According to McQuirter, who is also the founder of 10 Million Black Vegan Women, there are four areas people perceive as challenges when considering a plant-based diet journey:
- Concerns that the food won’t taste good
- The cost will be expensive or inaccessible
- A plant-based diet requires specialty products
- The food choices are socially isolating
“To demystify what eating plant-based food means, I tell people they’re already eating vegan foods. If you eat fruit, vegetables, beans, grains and nuts — these are all vegan foods. If you prepare your food with oil or flour, or fresh or dried herbs — these are all vegan ingredients,” McQuirter tells Upscale.
Why Plant-Based is More Affordable Than You May Think…
Studies have shown that households on plant-based and sustainable diets spend on average one-third less on groceries than those who eat meat.
“A plant-based diet means you’re eating more whole foods and not mainly spending on processed, packaged foods. It’s usually cheaper to cook with plant-based foods than meat and dairy products,” says McQuirter.
For instance, she points out that when you’re making a stir-fry, the entrée might consist of onions, garlic, ginger, fresh or frozen vegetables, and dried or fresh seasonings. Instead of adding chicken, beef or shrimp, you would swap them out for almonds, cashews, Brazil nuts, chick peas, black beans, grilled tofu or tempeh.
A major component of plant-based eating is limiting refined foods. Research shows that omnivores don’t consume adequate fiber because of a diet made up of processed foods such as white rice, white flour, white pasta, white bread, white pastry products, french fries, cookies and muffins.
“Just because a food is ‘vegan,’ doesn’t mean it’s healthy. We need fiber. It acts like a broom in your colon and sweeps out the bad stuff. You want to eat whole grains because the fiber, vitamins and minerals are still intact. You can only get fiber in your diet from plant-based foods,” McQuirter explains.
When shopping, look for fiber-rich, nutrient-dense alternatives to processed foods such as brown rice, black rice, wild rice, quinoa, amaranth, millet, spelt, whole wheat, oats or barley. McQuirter offers a free, downloadable African American Vegan Starter Guide, which has tips for purchasing groceries.

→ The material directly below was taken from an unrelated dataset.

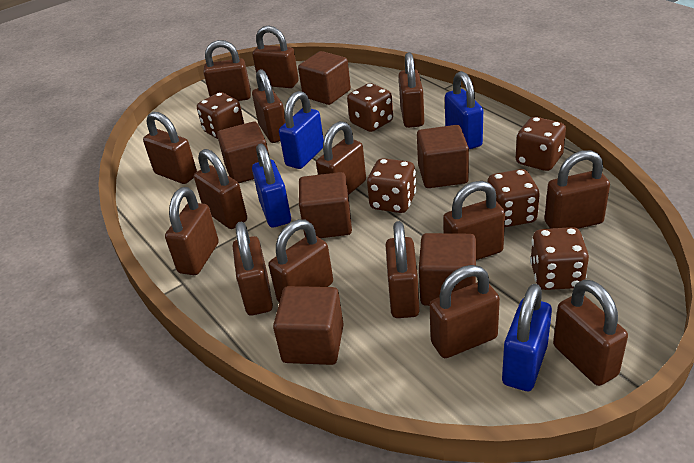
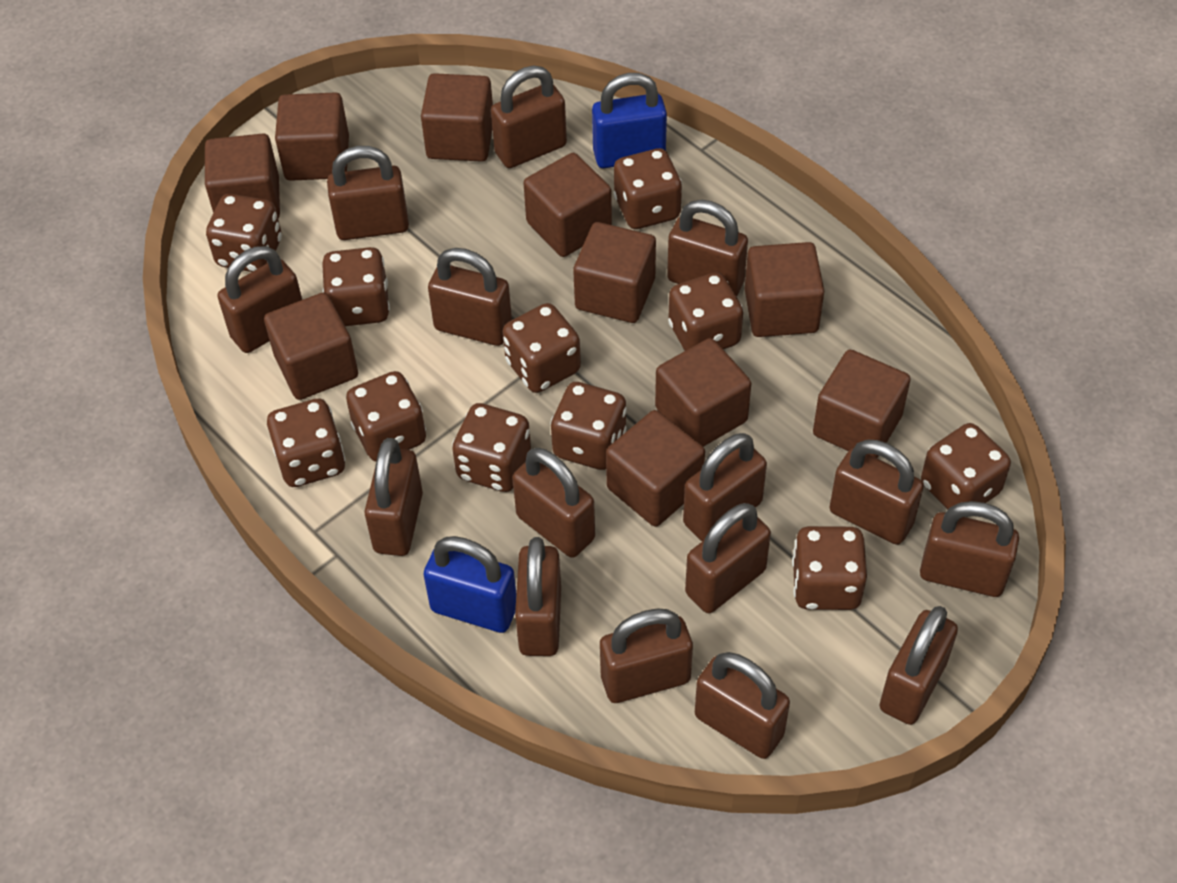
blue padlock: 4 -> 2
brown cube: 6 -> 10
brown dice: 6 -> 11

Eating Plants Can Be Pretty… Well, Pretty!
McQuirter organizes a 21-Day Vegan Fresh Start. Participants are surveyed before and after the challenge. Many report clearer skin, more energy, and mental clarity — nearly one-third say they have lower blood pressure and cholesterol. Some reduce their medication, while others are taken off medication, all together.
Seventy-percent of women lose weight — with some dropping as much as 15 pounds.
Emphasizing the significance of this outcome, McQuirter says, “This is really important because most black women experience unhealthy weight. Eighty-percent of us are carrying extra weight. Fifty-percent are experiencing obesity.”
McQuirter offers advice to anyone concerned about how they may be perceived by others as they lean into a plant-based lifestyle: “Deciding to shift to plant-based eating is very personal. Treat your journey as you would any other self-care practice such as exercise, meditation, dance or relaxation. You needn’t worry about whether other people in your social circle are going plant-based or vegan because it’s really all about you,” she says.
Additional resources to support your plant-based goals include: The Afro Vegan Society and The Black Vegan Society. Both organizations host events, food festivals, educational workshops, provide guidance, and more.